►

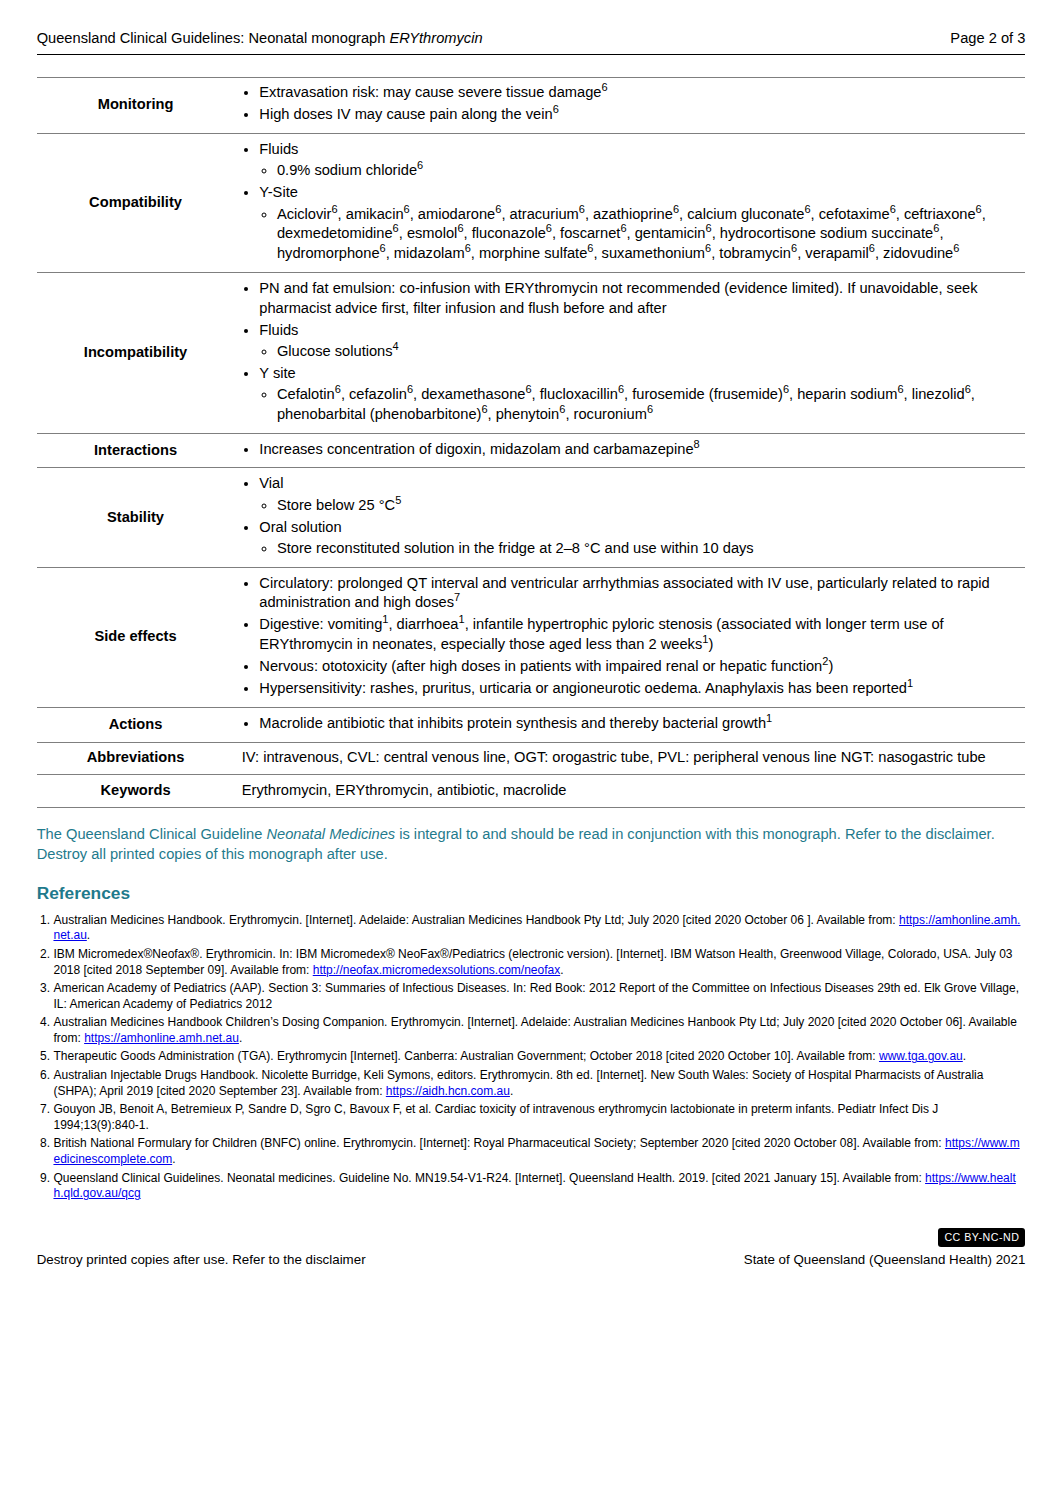Queensland Clinical Guidelines: Neonatal monograph ERYthromycin
Page 2 of 3
| Monitoring | Extravasation risk: may cause severe tissue damage 6 High doses IV may cause pain along the vein 6 |
| Compatibility | Fluids 0.9% sodium chloride 6 Y-Site Aciclovir 6 , amikacin 6 , amiodarone 6 , atracurium 6 , azathioprine 6 , calcium gluconate 6 , cefotaxime 6 , ceftriaxone 6 , dexmedetomidine 6 , esmolol 6 , fluconazole 6 , foscarnet 6 , gentamicin 6 , hydrocortisone sodium succinate 6 , hydromorphone 6 , midazolam 6 , morphine sulfate 6 , suxamethonium 6 , tobramycin 6 , verapamil 6 , zidovudine 6 |
| Incompatibility | PN and fat emulsion: co-infusion with ERYthromycin not recommended (evidence limited). If unavoidable, seek pharmacist advice first, filter infusion and flush before and after Fluids Glucose solutions 4 Y site Cefalotin 6 , cefazolin 6 , dexamethasone 6 , flucloxacillin 6 , furosemide (frusemide) 6 , heparin sodium 6 , linezolid 6 , phenobarbital (phenobarbitone) 6 , phenytoin 6 , rocuronium 6 |
| Interactions | Increases concentration of digoxin, midazolam and carbamazepine 8 |
| Stability | Vial Store below 25 °C 5 Oral solution Store reconstituted solution in the fridge at 2–8 °C and use within 10 days |
| Side effects | Circulatory: prolonged QT interval and ventricular arrhythmias associated with IV use, particularly related to rapid administration and high doses 7 Digestive: vomiting 1 , diarrhoea 1 , infantile hypertrophic pyloric stenosis (associated with longer term use of ERYthromycin in neonates, especially those aged less than 2 weeks 1 ) Nervous: ototoxicity (after high doses in patients with impaired renal or hepatic function 2 ) Hypersensitivity: rashes, pruritus, urticaria or angioneurotic oedema. Anaphylaxis has been reported 1 |
| Actions | Macrolide antibiotic that inhibits protein synthesis and thereby bacterial growth 1 |
| Abbreviations | IV: intravenous, CVL: central venous line, OGT: orogastric tube, PVL: peripheral venous line NGT: nasogastric tube |
| Keywords | Erythromycin, ERYthromycin, antibiotic, macrolide |
The Queensland Clinical Guideline Neonatal Medicines is integral to and should be read in conjunction with this monograph. Refer to the disclaimer. Destroy all printed copies of this monograph after use.
References
Australian Medicines Handbook. Erythromycin. [Internet]. Adelaide: Australian Medicines Handbook Pty Ltd; July 2020 [cited 2020 October 06 ]. Available from: https://amhonline.amh.net.au.
IBM Micromedex®Neofax®. Erythromicin. In: IBM Micromedex® NeoFax®/Pediatrics (electronic version). [Internet]. IBM Watson Health, Greenwood Village, Colorado, USA. July 03 2018 [cited 2018 September 09]. Available from: http://neofax.micromedexsolutions.com/neofax.
American Academy of Pediatrics (AAP). Section 3: Summaries of Infectious Diseases. In: Red Book: 2012 Report of the Committee on Infectious Diseases 29th ed. Elk Grove Village, IL: American Academy of Pediatrics 2012
Australian Medicines Handbook Children’s Dosing Companion. Erythromycin. [Internet]. Adelaide: Australian Medicines Hanbook Pty Ltd; July 2020 [cited 2020 October 06]. Available from: https://amhonline.amh.net.au.
Therapeutic Goods Administration (TGA). Erythromycin [Internet]. Canberra: Australian Government; October 2018 [cited 2020 October 10]. Available from: www.tga.gov.au.
Australian Injectable Drugs Handbook. Nicolette Burridge, Keli Symons, editors. Erythromycin. 8th ed. [Internet]. New South Wales: Society of Hospital Pharmacists of Australia (SHPA); April 2019 [cited 2020 September 23]. Available from: https://aidh.hcn.com.au.
Gouyon JB, Benoit A, Betremieux P, Sandre D, Sgro C, Bavoux F, et al. Cardiac toxicity of intravenous erythromycin lactobionate in preterm infants. Pediatr Infect Dis J 1994;13(9):840-1.
British National Formulary for Children (BNFC) online. Erythromycin. [Internet]: Royal Pharmaceutical Society; September 2020 [cited 2020 October 08]. Available from: https://www.medicinescomplete.com.
Queensland Clinical Guidelines. Neonatal medicines. Guideline No. MN19.54-V1-R24. [Internet]. Queensland Health. 2019. [cited 2021 January 15]. Available from: https://www.health.qld.gov.au/qcg
Destroy printed copies after use. Refer to the disclaimer
CC BY-NC-ND
State of Queensland (Queensland Health) 2021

◄

» WHAT THE TASK ASKS:
What is the number of lines in the entries above that include the word "intravenous"? Answer with that number alone.

» SOLUTION TO THE EXERCISE:
2